Black-Box Attacks on Perceptual Image Hashes with GANs

tldr: This post demonstrates that GANs are capable of breaking image hash algorithms in two key ways: (1) Reversal Attack: Synthesizing the…

towardsdatascience.com

Basically, it's a system of "rough matching" because similar images will result in the same number. However, as the article points out, it's entirely possible to artificially generate an image which has the same hash but looks absolutely nothing like it.

So if someone leaks the CSAM database and generates a bunch of totally innocent looking images which match the CSAM hashes, they could send them around to adversaries and inundate Apple's flagging pipeline. Theoretically.

 

[MozMan68]

Yeah, you’ve actually said the same thing again. It’s not one in one trillion per picture, it’s one in one trillion for incorrectly flagging an account. Given the number of photos people typically have it’s an important distinction.
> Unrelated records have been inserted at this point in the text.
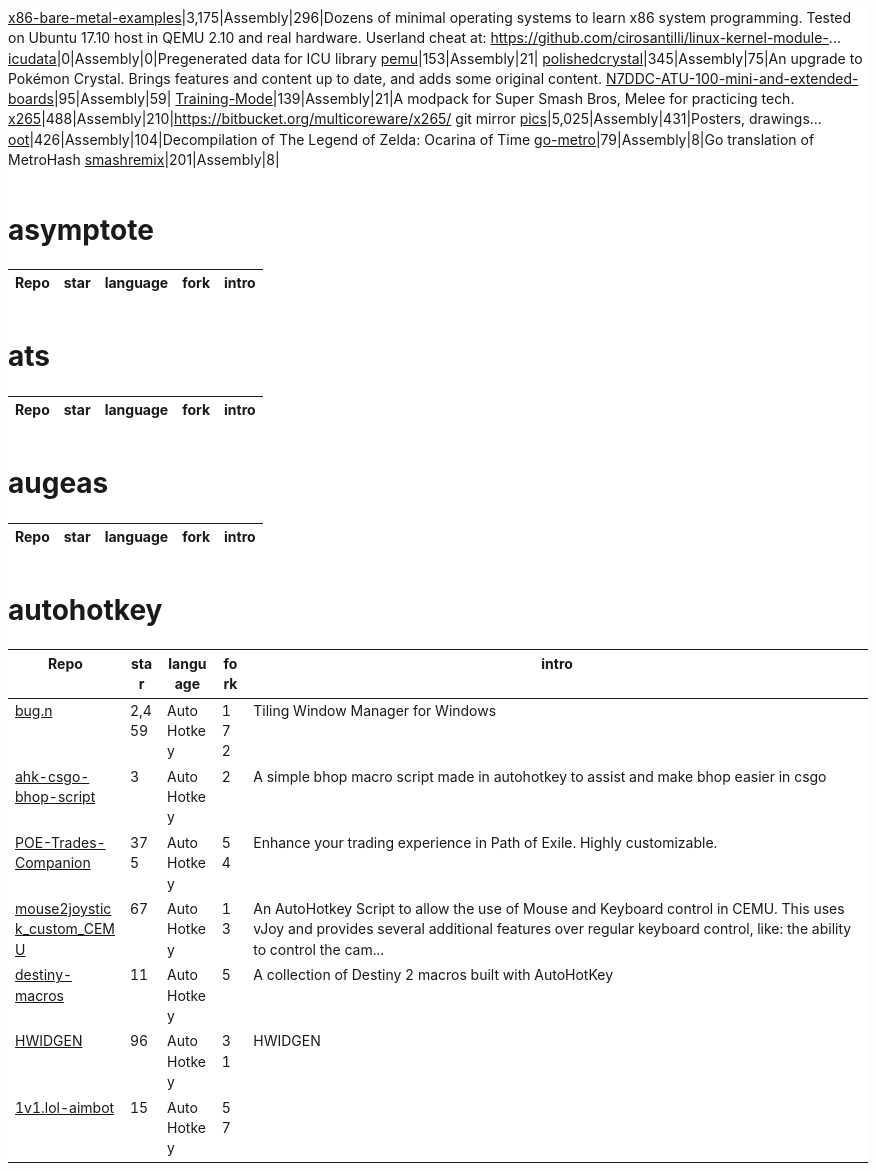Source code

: [x86-bare-metal-examples](https://github.com/cirosantilli/x86-bare-metal-examples)|3,175|Assembly|296|Dozens of minimal operating systems to learn x86 system programming. Tested on Ubuntu 17.10 host in QEMU 2.10 and real hardware. Userland cheat at: https://github.com/cirosantilli/linux-kernel-module-...
[icudata](https://github.com/ClickHouse-Extras/icudata)|0|Assembly|0|Pregenerated data for ICU library
[pemu](https://github.com/Cpasjuste/pemu)|153|Assembly|21|
[polishedcrystal](https://github.com/Rangi42/polishedcrystal)|345|Assembly|75|An upgrade to Pokémon Crystal. Brings features and content up to date, and adds some original content.
[N7DDC-ATU-100-mini-and-extended-boards](https://github.com/Dfinitski/N7DDC-ATU-100-mini-and-extended-boards)|95|Assembly|59|
[Training-Mode](https://github.com/UnclePunch/Training-Mode)|139|Assembly|21|A modpack for Super Smash Bros, Melee for practicing tech.
[x265](https://github.com/videolan/x265)|488|Assembly|210|https://bitbucket.org/multicoreware/x265/ git mirror
[pics](https://github.com/corkami/pics)|5,025|Assembly|431|Posters, drawings...
[oot](https://github.com/zeldaret/oot)|426|Assembly|104|Decompilation of The Legend of Zelda: Ocarina of Time
[go-metro](https://github.com/dgryski/go-metro)|79|Assembly|8|Go translation of MetroHash
[smashremix](https://github.com/JSsixtyfour/smashremix)|201|Assembly|8|


# asymptote

Repo|star|language|fork|intro
-|-|-|-|-



# ats

Repo|star|language|fork|intro
-|-|-|-|-



# augeas

Repo|star|language|fork|intro
-|-|-|-|-



# autohotkey

Repo|star|language|fork|intro
-|-|-|-|-
[bug.n](https://github.com/fuhsjr00/bug.n)|2,459|AutoHotkey|172|Tiling Window Manager for Windows
[ahk-csgo-bhop-script](https://github.com/tropicalpunchy/ahk-csgo-bhop-script)|3|AutoHotkey|2|A simple bhop macro script made in autohotkey to assist and make bhop easier in csgo
[POE-Trades-Companion](https://github.com/lemasato/POE-Trades-Companion)|375|AutoHotkey|54|Enhance your trading experience in Path of Exile. Highly customizable.
[mouse2joystick_custom_CEMU](https://github.com/CemuUser8/mouse2joystick_custom_CEMU)|67|AutoHotkey|13|An AutoHotkey Script to allow the use of Mouse and Keyboard control in CEMU. This uses vJoy and provides several additional features over regular keyboard control, like: the ability to control the cam...
[destiny-macros](https://github.com/preco21/destiny-macros)|11|AutoHotkey|5|A collection of Destiny 2 macros built with AutoHotKey
[HWIDGEN](https://github.com/TheMCHK/HWIDGEN)|96|AutoHotkey|31|HWIDGEN
[1v1.lol-aimbot](https://github.com/HackerHansen/1v1.lol-aimbot)|15|AutoHotkey|57|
Source: https://www.apple.com/child-safety/pdf/CSAM_Detection_Technical_Summary.pdf

Right…that’s why I clarified that the odds are actually higher because an account is only flagged with more than one detected picture.

People are already upset that the odds are 1 in one trillion, but that’s per reviewed account. And that assumes that at least more than one picture (Apple doesn’t say how many) are flagged.

The odds are so astronomically small that a personal phot may match one from the database, it’s ridiculous for that that to be a concern, right?

 

[steve62388]

Right…that’s why I clarified that the odds are actually higher because an account is only flagged with more than one detected picture.

People are already upset that the odds are 1 in one trillion, but that’s per reviewed account. And that assumes that at least more than one picture (Apple doesn’t say how many) are flagged.

The odds are so astronomically small that a personal phot may match one from the database, it’s ridiculous for that that to be a concern, right?

I suppose it comes down to do you trust what Apple says about the sensitivity and one in one trillion? If you do then it’s reasonable to not be concerned. I am not considering what other purposes this tech can be used for, merely whether a non-offending user can be mistakenly identified as guilty. It then goes for manual human review anyway before being forwarded to authorities, so I don’t see how someone can.

Thinking about it, it’s possible Apple has a dial they can turn on the algorithm to adjust the sensitivity up or down. For example if they start getting false positives they can say, ‘this is too sensitive, turn it down’.

 

[Puonti]

My point is that it doesn't matter....the assumption is that they are comparing what you have saved on your phone (unedited or not).

Yes, and you'll notice I never claimed otherwise because I was commenting on something very specific and left everything else for others to discuss.

There's nothing you need to prove to me or convince me of. We're not in contention. Have a great day.